-- Requirement --
Every line of the following records that includes "Speaker" should be copied.

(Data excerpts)

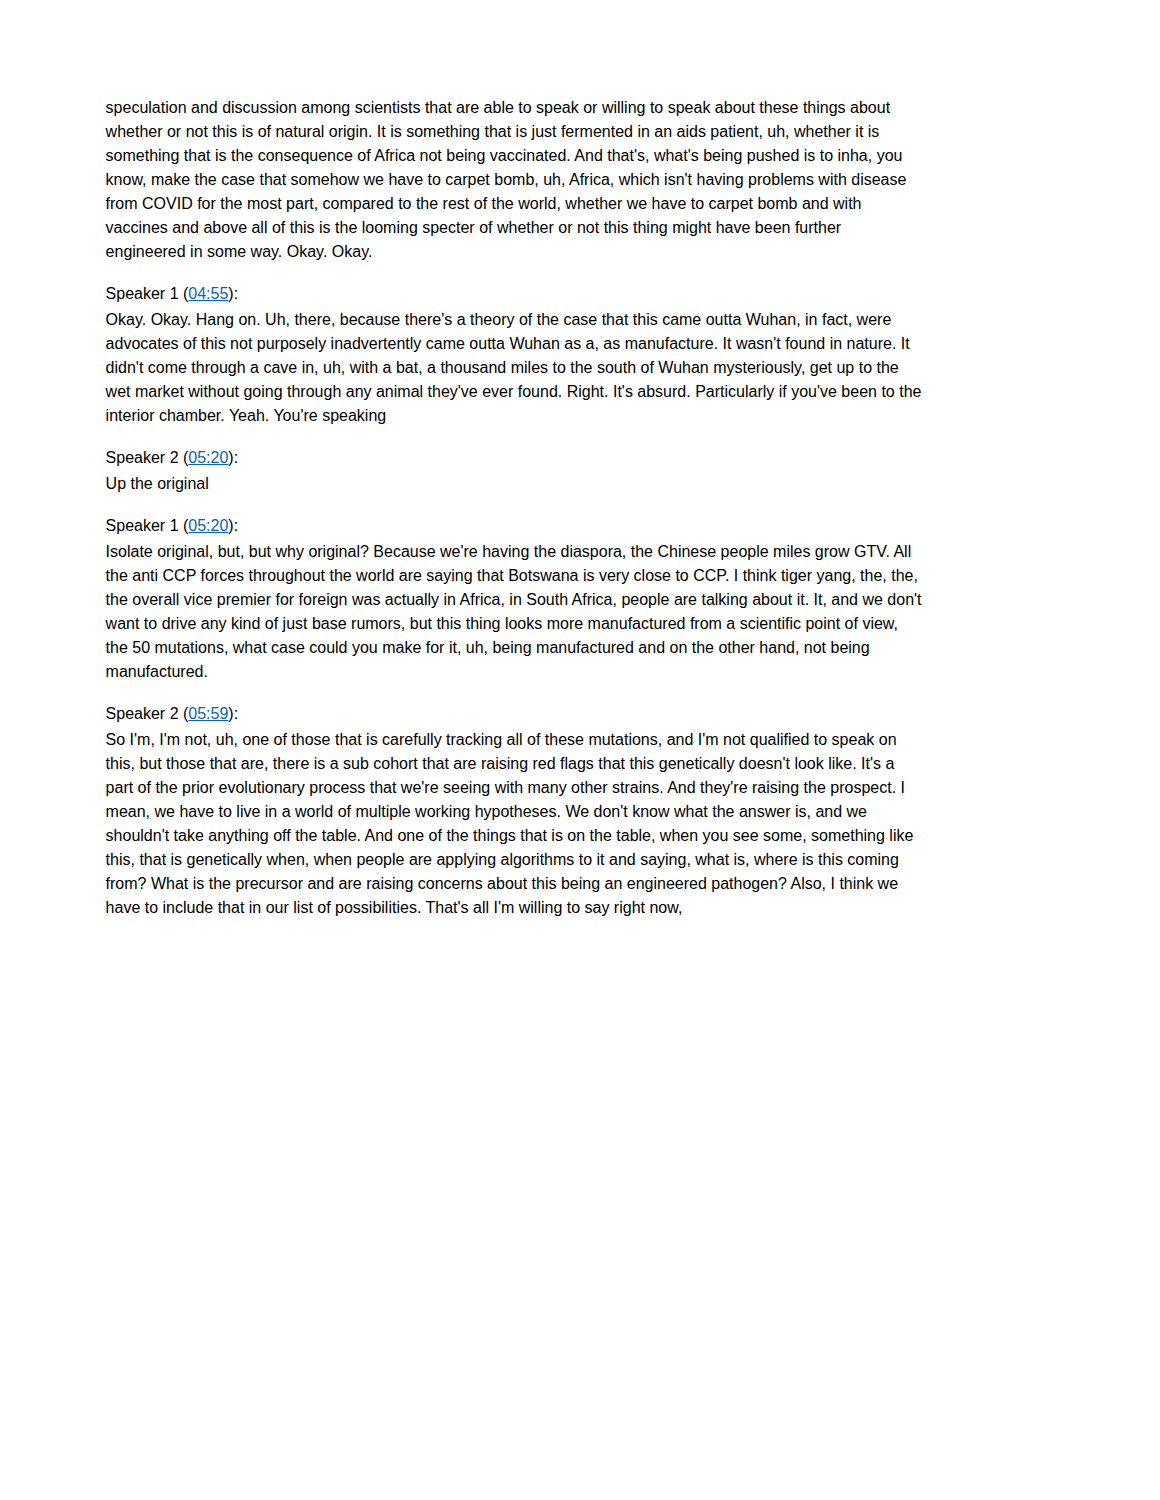speculation and discussion among scientists that are able to speak or willing to speak about these things about whether or not this is of natural origin. It is something that is just fermented in an aids patient, uh, whether it is something that is the consequence of Africa not being vaccinated. And that's, what's being pushed is to inha, you know, make the case that somehow we have to carpet bomb, uh, Africa, which isn't having problems with disease from COVID for the most part, compared to the rest of the world, whether we have to carpet bomb and with vaccines and above all of this is the looming specter of whether or not this thing might have been further engineered in some way. Okay. Okay.
Speaker 1 (04:55):
Okay. Okay. Hang on. Uh, there, because there's a theory of the case that this came outta Wuhan, in fact, were advocates of this not purposely inadvertently came outta Wuhan as a, as manufacture. It wasn't found in nature. It didn't come through a cave in, uh, with a bat, a thousand miles to the south of Wuhan mysteriously, get up to the wet market without going through any animal they've ever found. Right. It's absurd. Particularly if you've been to the interior chamber. Yeah. You're speaking
Speaker 2 (05:20):
Up the original
Speaker 1 (05:20):
Isolate original, but, but why original? Because we're having the diaspora, the Chinese people miles grow GTV. All the anti CCP forces throughout the world are saying that Botswana is very close to CCP. I think tiger yang, the, the, the overall vice premier for foreign was actually in Africa, in South Africa, people are talking about it. It, and we don't want to drive any kind of just base rumors, but this thing looks more manufactured from a scientific point of view, the 50 mutations, what case could you make for it, uh, being manufactured and on the other hand, not being manufactured.
Speaker 2 (05:59):
So I'm, I'm not, uh, one of those that is carefully tracking all of these mutations, and I'm not qualified to speak on this, but those that are, there is a sub cohort that are raising red flags that this genetically doesn't look like. It's a part of the prior evolutionary process that we're seeing with many other strains. And they're raising the prospect. I mean, we have to live in a world of multiple working hypotheses. We don't know what the answer is, and we shouldn't take anything off the table. And one of the things that is on the table, when you see some, something like this, that is genetically when, when people are applying algorithms to it and saying, what is, where is this coming from? What is the precursor and are raising concerns about this being an engineered pathogen? Also, I think we have to include that in our list of possibilities. That's all I'm willing to say right now,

-- Response to this task --
Speaker 1 (04:55):
Speaker 2 (05:20):
Speaker 1 (05:20):
Speaker 2 (05:59):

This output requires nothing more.